> Aim of the task
Search the records for the word "services" and pick out every line that has it.

> Page-level text extractions

------------------------------------------------------------------------

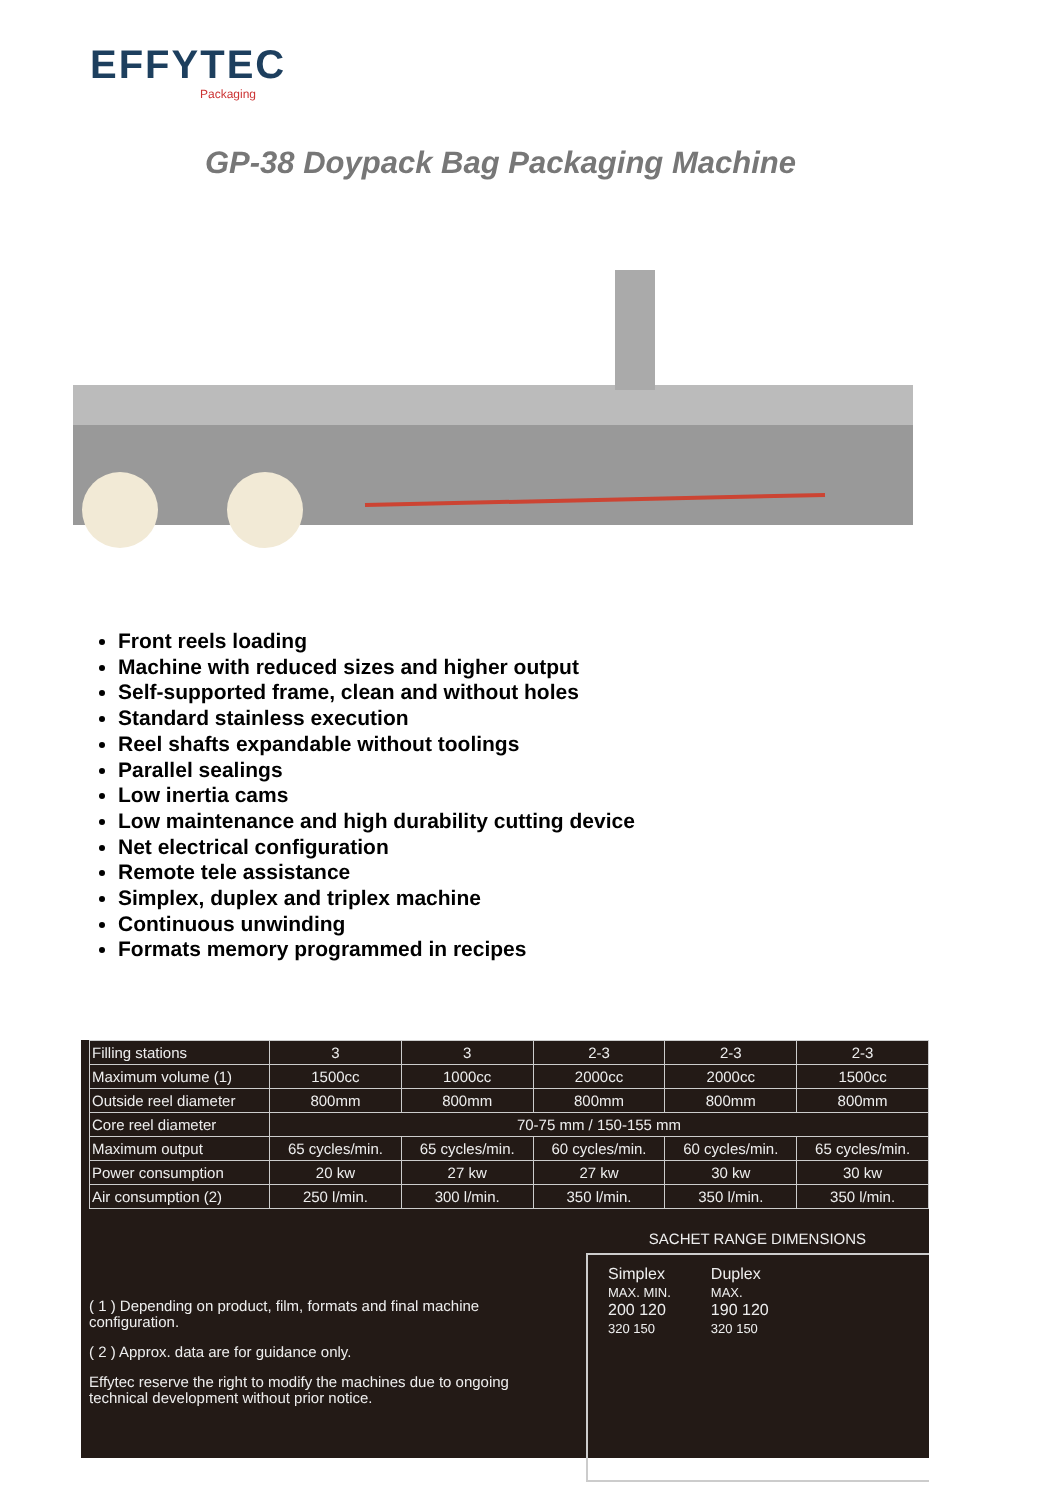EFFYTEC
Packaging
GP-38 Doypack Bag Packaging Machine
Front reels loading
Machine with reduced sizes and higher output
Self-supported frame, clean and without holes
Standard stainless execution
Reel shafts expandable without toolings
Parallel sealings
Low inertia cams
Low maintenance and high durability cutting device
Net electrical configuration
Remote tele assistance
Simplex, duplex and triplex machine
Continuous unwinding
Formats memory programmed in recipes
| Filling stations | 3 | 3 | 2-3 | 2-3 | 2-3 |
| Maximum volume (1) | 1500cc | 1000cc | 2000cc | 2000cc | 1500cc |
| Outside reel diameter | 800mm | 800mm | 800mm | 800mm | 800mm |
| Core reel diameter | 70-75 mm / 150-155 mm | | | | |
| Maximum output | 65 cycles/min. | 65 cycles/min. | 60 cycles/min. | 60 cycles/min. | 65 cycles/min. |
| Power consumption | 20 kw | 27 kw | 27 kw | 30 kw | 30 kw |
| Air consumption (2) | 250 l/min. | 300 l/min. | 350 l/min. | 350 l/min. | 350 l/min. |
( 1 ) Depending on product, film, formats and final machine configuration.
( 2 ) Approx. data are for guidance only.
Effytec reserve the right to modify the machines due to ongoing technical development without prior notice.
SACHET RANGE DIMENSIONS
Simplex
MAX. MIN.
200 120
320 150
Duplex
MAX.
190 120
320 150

------------------------------------------------------------------------

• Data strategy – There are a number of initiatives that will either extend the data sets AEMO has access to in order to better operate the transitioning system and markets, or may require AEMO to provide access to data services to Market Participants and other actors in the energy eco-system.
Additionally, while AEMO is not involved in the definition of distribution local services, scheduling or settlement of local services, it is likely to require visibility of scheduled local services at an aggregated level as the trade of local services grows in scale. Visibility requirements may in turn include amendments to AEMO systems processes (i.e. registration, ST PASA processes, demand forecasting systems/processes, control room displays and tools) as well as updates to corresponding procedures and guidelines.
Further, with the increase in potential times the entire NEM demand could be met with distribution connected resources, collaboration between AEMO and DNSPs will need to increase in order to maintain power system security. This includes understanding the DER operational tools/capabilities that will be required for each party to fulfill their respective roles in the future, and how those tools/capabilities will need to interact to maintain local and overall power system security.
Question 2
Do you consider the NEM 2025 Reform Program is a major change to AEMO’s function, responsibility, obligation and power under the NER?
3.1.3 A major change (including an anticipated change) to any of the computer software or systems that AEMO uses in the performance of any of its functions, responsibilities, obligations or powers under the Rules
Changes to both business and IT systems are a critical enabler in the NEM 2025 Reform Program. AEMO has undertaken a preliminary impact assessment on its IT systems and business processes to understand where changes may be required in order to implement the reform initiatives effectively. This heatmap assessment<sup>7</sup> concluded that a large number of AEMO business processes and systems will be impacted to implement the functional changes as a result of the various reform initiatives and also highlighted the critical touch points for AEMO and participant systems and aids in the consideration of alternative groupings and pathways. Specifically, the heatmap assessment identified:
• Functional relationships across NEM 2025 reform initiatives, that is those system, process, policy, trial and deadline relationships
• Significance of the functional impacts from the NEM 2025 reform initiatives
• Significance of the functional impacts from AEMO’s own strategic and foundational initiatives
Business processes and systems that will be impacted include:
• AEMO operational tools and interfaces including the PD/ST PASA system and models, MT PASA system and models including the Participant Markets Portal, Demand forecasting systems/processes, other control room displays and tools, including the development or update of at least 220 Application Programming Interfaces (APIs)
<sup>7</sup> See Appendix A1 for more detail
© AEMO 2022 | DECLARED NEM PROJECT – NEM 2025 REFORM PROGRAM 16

------------------------------------------------------------------------

> Solution to this problem
• Data strategy – There are a number of initiatives that will either extend the data sets AEMO has access to in order to better operate the transitioning system and markets, or may require AEMO to provide access to data services to Market Participants and other actors in the energy eco-system.
Additionally, while AEMO is not involved in the definition of distribution local services, scheduling or settlement of local services, it is likely to require visibility of scheduled local services at an aggregated level as the trade of local services grows in scale. Visibility requirements may in turn include amendments to AEMO systems processes (i.e. registration, ST PASA processes, demand forecasting systems/processes, control room displays and tools) as well as updates to corresponding procedures and guidelines.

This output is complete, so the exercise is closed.